Houltham knows how important this research is. “Every racer is looking for an edge, but it’s important that anything you put in your body is both legal and safe.” He says.

However, nicotine also has the potential to push an athlete over the edge. The body could work too hard and overheat or put too much stress on the heart.

The results of the research should be available soon and will be forwarded to sporting governing bodies and the World Anti-doping Agency

But before you reach for that packet of Marlboro remember its not just nicotine your inhaling!


By Shaun Horrocks





This is not the first time that having a ciggie has been promoted to help breathing and increase endurance. Back in 1922 on the first British Everest expeditions, climbers reported that smoking even as high as 7000m aided them in breathing.
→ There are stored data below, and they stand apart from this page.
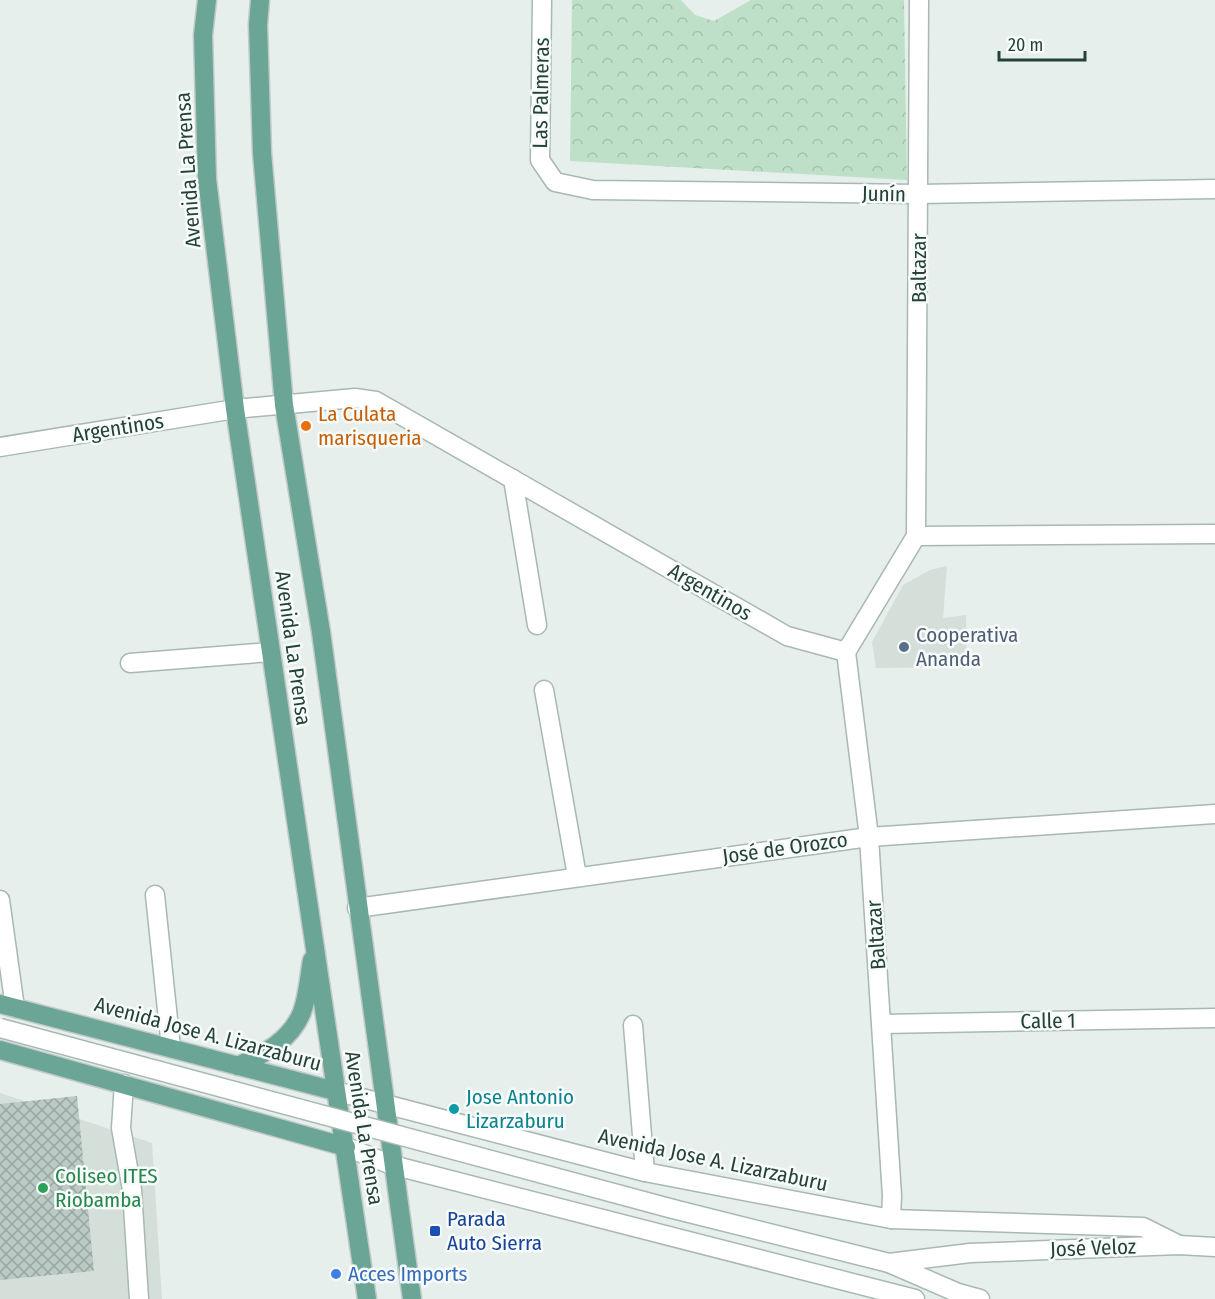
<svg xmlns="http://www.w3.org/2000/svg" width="1215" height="1299" font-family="'Fira Sans Condensed',sans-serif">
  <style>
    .built { fill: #d4dfda }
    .park { fill: url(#park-crowns) }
    .building { fill: url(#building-cross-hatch) }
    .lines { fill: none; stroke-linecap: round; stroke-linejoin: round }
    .minor-casing { stroke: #a8b8b2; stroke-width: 21 }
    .major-casing { stroke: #c2cac8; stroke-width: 21 }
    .minor { stroke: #fff; stroke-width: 18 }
    .major { stroke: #6aa596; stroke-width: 18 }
    .minor-bridge-casing { stroke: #a8b8b2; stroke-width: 21; stroke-linecap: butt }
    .minor-bridge { stroke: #fff; stroke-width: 18 }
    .food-dot { fill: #e8710a; stroke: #f7fbf9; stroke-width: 2 }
    .service-dot { fill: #5c6f8a; stroke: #f7fbf9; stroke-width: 2 }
    .culture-dot { fill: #0f9aa8; stroke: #f7fbf9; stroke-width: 2 }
    .leisure-dot { fill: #2e9e5b; stroke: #f7fbf9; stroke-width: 2 }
    .transit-dot { fill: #1a4fb4; stroke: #f7fbf9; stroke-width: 2 }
    .shop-dot { fill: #3f7fe0; stroke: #f7fbf9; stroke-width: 2 }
    .labels { text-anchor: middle; stroke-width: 5; stroke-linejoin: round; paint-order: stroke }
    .street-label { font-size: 21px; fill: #24423a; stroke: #f7fbf9 }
    .food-label { font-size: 21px; fill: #c56008; stroke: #f7fbf9; text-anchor: start }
    .service-label { font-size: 21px; fill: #4e5e75; stroke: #f7fbf9; text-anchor: start }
    .culture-label { font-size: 21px; fill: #0d838f; stroke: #f7fbf9; text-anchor: start }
    .leisure-label { font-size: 21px; fill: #27864d; stroke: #f7fbf9; text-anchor: start }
    .transit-label { font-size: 21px; fill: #164399; stroke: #f7fbf9; text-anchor: start }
    .shop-label { font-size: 21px; fill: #366cbe; stroke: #f7fbf9; text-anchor: start }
  </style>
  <defs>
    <pattern id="park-crowns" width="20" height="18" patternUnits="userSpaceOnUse" patternTransform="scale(1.5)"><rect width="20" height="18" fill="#bfe0c8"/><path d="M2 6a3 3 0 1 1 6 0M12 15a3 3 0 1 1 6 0" fill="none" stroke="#a4c1ad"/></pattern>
    <pattern id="building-cross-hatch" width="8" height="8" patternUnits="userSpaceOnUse" patternTransform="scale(1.5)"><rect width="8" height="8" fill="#bbcac4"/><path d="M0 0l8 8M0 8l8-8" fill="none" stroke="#98a6a0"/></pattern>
  </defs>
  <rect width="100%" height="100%" fill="#e6efeb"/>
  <!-- built -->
  <g class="built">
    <polygon points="947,566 943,618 966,615 967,667 876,668 872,642 903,585 930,570"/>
    <polygon points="0,1093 152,1143 162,1299 0,1299"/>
  </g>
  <!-- park -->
  <polygon class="park" points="572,0 681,0 695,15 714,21 751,0 904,0 907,180 570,161"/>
  <!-- building -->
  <polygon class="building" points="77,1096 94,1271 0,1280 0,1104"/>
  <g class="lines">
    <defs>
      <g id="minor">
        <polyline points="542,0 540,160 555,182 593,190 919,194 1215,189"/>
        <polyline points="0,447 235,409 355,398 376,401 787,636 846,652"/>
        <polyline points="513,479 537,625"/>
        <polyline points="916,536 919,0"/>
        <polyline points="916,536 1215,534"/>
        <polyline points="846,652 869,837 892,1196 891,1219"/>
        <polyline points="846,652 916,536"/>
        <polyline points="130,663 270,652"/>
        <polyline points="544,690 577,876"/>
        <polyline points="155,895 171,1048"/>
        <polyline points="0,900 15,1008"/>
        <polyline points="357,908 869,837 1215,814"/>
        <polyline points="882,1024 1215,1018"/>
        <polyline points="633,1025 645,1172"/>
        <polyline points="124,1084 121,1128 132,1190 139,1299"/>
        <polyline points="335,1091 645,1172 891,1219 1143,1227 1179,1245"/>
        <polyline points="346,1147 392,1165 915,1299"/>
        <polyline points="673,1209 889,1263 958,1293 980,1299"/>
        <polyline points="889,1263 970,1253 1179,1245 1215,1247"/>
      </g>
      <g id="major">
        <polyline points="207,0 203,35 207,179 235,409 367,1299"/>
        <polyline points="260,0 258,25 262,153 284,405 321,632 412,1299"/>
        <polyline points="0,1004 335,1091"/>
        <polyline points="0,1050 346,1147"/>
        <path d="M238 1066C263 1055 291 1040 302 1012 308 996 309 977 312 960"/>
      </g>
    </defs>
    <!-- minor casing -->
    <use href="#minor" class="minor-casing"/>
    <!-- major casing -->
    <use href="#major" class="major-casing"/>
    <!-- minor -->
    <use href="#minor" class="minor"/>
    <!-- major -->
    <use href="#major" class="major"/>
    <defs>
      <polyline id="minor-bridge" points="0,1028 673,1209"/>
    </defs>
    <!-- minor-bridge casing -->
    <use href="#minor-bridge" class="minor-bridge-casing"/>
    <!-- minor-bridge -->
    <use href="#minor-bridge" class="minor-bridge"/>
  </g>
  <!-- markers -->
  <circle class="food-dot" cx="306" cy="426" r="6"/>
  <circle class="service-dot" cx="904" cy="647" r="6"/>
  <circle class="culture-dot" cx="454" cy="1109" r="6"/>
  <circle class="leisure-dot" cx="43" cy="1188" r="6"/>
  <rect class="transit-dot" x="429" y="1225" width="12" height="12" rx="3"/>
  <circle class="shop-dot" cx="336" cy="1274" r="6"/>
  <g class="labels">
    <!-- street labels -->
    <g class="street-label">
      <text transform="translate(541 93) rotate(-89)" y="7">Las Palmeras</text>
      <text transform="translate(188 170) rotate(-94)" y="7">Avenida La Prensa</text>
      <text transform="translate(884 194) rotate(1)" y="7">Junín</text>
      <text transform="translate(919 268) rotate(-90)" y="7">Baltazar</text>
      <text transform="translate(118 428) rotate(-9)" y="7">Argentinos</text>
      <text transform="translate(710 592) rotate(30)" y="7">Argentinos</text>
      <text transform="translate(293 648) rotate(82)" y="7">Avenida La Prensa</text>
      <text transform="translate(785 848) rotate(-8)" y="7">José de Orozco</text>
      <text transform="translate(876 935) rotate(-94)" y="7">Baltazar</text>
      <text transform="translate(1048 1021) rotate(-1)" y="7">Calle 1</text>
      <text transform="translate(208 1034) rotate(15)" y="7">Avenida Jose A. Lizarzaburu</text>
      <text transform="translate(364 1128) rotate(81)" y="7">Avenida La Prensa</text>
      <text transform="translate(713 1160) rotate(12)" y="7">Avenida Jose A. Lizarzaburu</text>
      <text transform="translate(1093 1248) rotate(-2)" y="7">José Veloz</text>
    </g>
    <!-- food labels -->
    <g class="food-label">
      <text x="318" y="421">La Culata<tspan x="318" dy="24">marisqueria</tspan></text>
    </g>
    <!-- service labels -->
    <g class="service-label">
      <text x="916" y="642">Cooperativa<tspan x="916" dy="24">Ananda</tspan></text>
    </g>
    <!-- culture labels -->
    <g class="culture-label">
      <text x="466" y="1104">Jose Antonio<tspan x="466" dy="24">Lizarzaburu</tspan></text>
    </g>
    <!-- leisure labels -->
    <g class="leisure-label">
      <text x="55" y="1183">Coliseo ITES<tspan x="55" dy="24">Riobamba</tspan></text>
    </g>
    <!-- transit labels -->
    <g class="transit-label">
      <text x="447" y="1226">Parada<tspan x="447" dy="24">Auto Sierra</tspan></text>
    </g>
    <!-- shop labels -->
    <g class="shop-label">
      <text x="348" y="1281">Acces Imports</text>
    </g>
  </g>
  <!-- scale -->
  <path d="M999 51v9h86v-9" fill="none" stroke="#24423a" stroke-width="3"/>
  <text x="1008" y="51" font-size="18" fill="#24423a" stroke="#f7fbf9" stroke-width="4.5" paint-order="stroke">20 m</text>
</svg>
Captain GJ Finch, who took part in the expedition, spoke at a meeting on November 21, 1922 to the Royal Geographical Society, London, said “He and two other members of the expedition camped at 25,000ft for over 26 hours and all that time they used no oxygen.”

About half an hour after arrival at high camp he noticed that unless he kept his mind on the question of breathing, making it a voluntary process instead of an involuntary one, he suffered from lack of air. As a measure of desperation he lit a cigarette.

After deeply inhaling the smoke he and his companions found they could take their mind off the question of breathing altogether. “The effect of a cigarette lasted at least three hours, which enabled them to have their first sleep at this great altitude.” He continued.

So the old boys may have been onto something?